1677 Plot Oxfordsh. 108 The whole body of the stone [i.e. fossil shell]..divided by Sutures,..resembing the leaves of Oak. 1695 Woodward Nat. Hist. Earth (1723) 24 The same Sutures,..whether within or without the Shell. 1760 J. Lee Introd. Bot. i. vi. (1765) 13 The Seeds are fastened along both the Sutures or Joinings of the Valves. 1769 Pennant Brit. Zool. III. 1 Body covered either with a shell or strong hide, divided by sutures. 1785 Martyn Lett. Bot. iii. (1794) 40 The silique opens from the bottom upwards by both sutures. 1826 Kirby & Sp. Entomol. IV. xlvii. 368 The straight suture by which the elytra are united. 1851 Woodward Mollusca i. 101 The line or channel formed by the junction of the whirls is termed the suture. 1880 A. Gray Struct. Bot. vi. §6. (ed. 6) 252 For the discharge of the pollen, the cells..open..by a line or chink,..the suture or line of dehiscence.


attrib. 1894 Geol. Mag. Oct. 435 The shell is somewhat distorted... Its suture-line cannot be made out.

  4. Geol. In plate tectonics, the junction or line of junction formed by the collision of two lithospheric plates.

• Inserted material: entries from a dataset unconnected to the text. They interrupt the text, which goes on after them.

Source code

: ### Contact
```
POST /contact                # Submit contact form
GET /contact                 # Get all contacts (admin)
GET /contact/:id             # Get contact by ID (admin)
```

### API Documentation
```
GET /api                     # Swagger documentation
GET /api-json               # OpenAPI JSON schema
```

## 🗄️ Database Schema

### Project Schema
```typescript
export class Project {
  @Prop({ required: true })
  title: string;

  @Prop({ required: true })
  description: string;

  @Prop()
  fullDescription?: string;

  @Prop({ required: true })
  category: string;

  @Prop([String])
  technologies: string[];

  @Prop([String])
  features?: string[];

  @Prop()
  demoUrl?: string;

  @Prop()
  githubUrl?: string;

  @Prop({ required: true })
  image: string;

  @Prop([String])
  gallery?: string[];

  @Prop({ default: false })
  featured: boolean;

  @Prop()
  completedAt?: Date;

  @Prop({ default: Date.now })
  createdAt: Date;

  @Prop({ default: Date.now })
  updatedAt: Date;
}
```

1971 Nature 18 June 418/2 Within the present continents these are several linear belts of distinctive oceanic and geosynclinal deposits which apparently mark the boundaries (sutures) between once separated continents. 1977 Sci. Amer. Apr. 32/1 Most of the sutures in Eurasia appear to be older than 200 million years.

  Hence ˈsuture v. trans., (a) to secure with a suture, to sew or stitch up; (b) Geol., to join (lithospheric plates) by means of a suture; often const. together; ˈsutured ppl. a., sewn together; ˈsuturing vbl. n.

1777 Pennant Brit. Zool. IV. 57 Echinus. Body covered with a sutured crust. 1878 Masque Poets 215 From the first skiff of sutured skins or bark To the three-decker with its thundering guns, The thing developed. 1886 Amer. Jrnl. Philol. July 233 According to Fick, the present text of the Iliad..is sutured together out of the following pieces. 1890 Retrospect Med. CII. 306 By suturing the serous surfaces over the anterior margins of the plates by a few stitches of the continued suture. Ibid. 314 The suturing of the mucosa..is one of the steps of the procedure. 1904 Brit. Med. Jrnl. 24 Dec. 1682/2 In suturing up the wound I have again followed Kelly. 1970 Nature 14 Nov. 659/1 If..continents are being joined, their suturing prevents further relative motion between the plates on which they ride. 1976 B. E. Hobbs et al. Outl. Structural Geol. x. 468 Depositional sites that are subsequently ‘sutured’ together by convergent plate motion. 1977 Sci. Amer. Apr. 32/1 When two continents collide, they suture themselves together to form a larger continent. 1979 Nature 6 Dec. 608/2 The act of complete suturing could trap basaltic crust and supracrustals between the two masses.